PAGE EXCERPT

Since Shorewood does not have an ultimate frisbee team, Walston has been playing for Nathan Hale’s boys and mixed team, along with a youth club team. He is also a practice player for the Seattle Cascades, a professional frisbee team based out of Seattle that competes in the Western Division of the American Ultimate Disc League. Practicing with them gave Walston insight into the intensity of professional play and forced him to step up his game. “The level was so much higher that it really challenged me to improve my game,” he said. 

One aspect of frisbee that appeals to Walston is the emphasis on sportsmanship. To encourage fairness and a positive attitude, the concept of spirit of the game is an integral part of the sport. “There’s this thing called spirit of the game, where the emphasis is about enjoying playing and enjoying each other and having good sportsmanship, which creates a good culture within your team and a lot of friendships between teams,” Walston said.

Spirit of the game can be implemented in many different ways. “At some tournaments you give spirit awards, where after a game the whole team or the coach decides on one of the other players and gives them a disc or some sort of prize for having good spirit,” he said. Sportsmanship is encouraged throughout the whole season, not just at tournaments. 

 “During the regular season after a game you rate the opponent’s spirit, like how good of people they were doing the game basically,” said Walston. There are no referees, which also encourages good sportsmanship. “It’s a self-officiated sport so you get to call your own fouls and after a foul call you discuss it with the opponents what you thought happened, if you think there’s a foul and you resolve it that way,” Walston said. This practice is also in place for college teams.

AIM
Please reproduce the ultimate frisbee passage above in full, word for word.

COLLECTED DATA
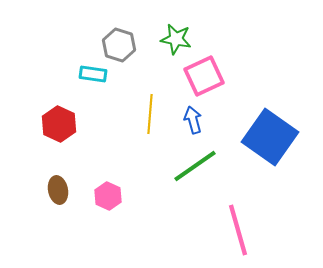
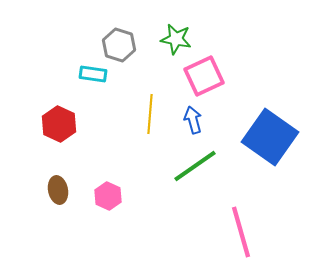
pink line: moved 3 px right, 2 px down
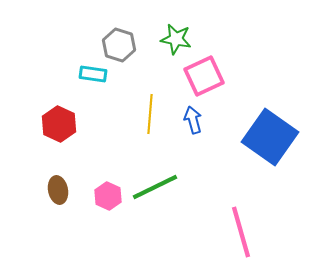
green line: moved 40 px left, 21 px down; rotated 9 degrees clockwise
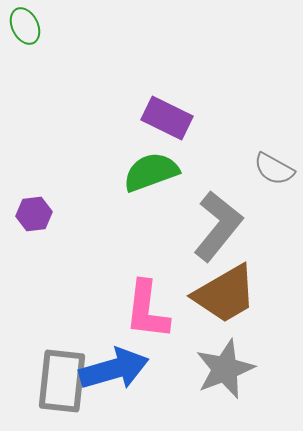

WORKED SOLUTION
Since Shorewood does not have an ultimate frisbee team, Walston has been playing for Nathan Hale’s boys and mixed team, along with a youth club team. He is also a practice player for the Seattle Cascades, a professional frisbee team based out of Seattle that competes in the Western Division of the American Ultimate Disc League. Practicing with them gave Walston insight into the intensity of professional play and forced him to step up his game. “The level was so much higher that it really challenged me to improve my game,” he said. 

One aspect of frisbee that appeals to Walston is the emphasis on sportsmanship. To encourage fairness and a positive attitude, the concept of spirit of the game is an integral part of the sport. “There’s this thing called spirit of the game, where the emphasis is about enjoying playing and enjoying each other and having good sportsmanship, which creates a good culture within your team and a lot of friendships between teams,” Walston said.

Spirit of the game can be implemented in many different ways. “At some tournaments you give spirit awards, where after a game the whole team or the coach decides on one of the other players and gives them a disc or some sort of prize for having good spirit,” he said. Sportsmanship is encouraged throughout the whole season, not just at tournaments. 

 “During the regular season after a game you rate the opponent’s spirit, like how good of people they were doing the game basically,” said Walston. There are no referees, which also encourages good sportsmanship. “It’s a self-officiated sport so you get to call your own fouls and after a foul call you discuss it with the opponents what you thought happened, if you think there’s a foul and you resolve it that way,” Walston said. This practice is also in place for college teams.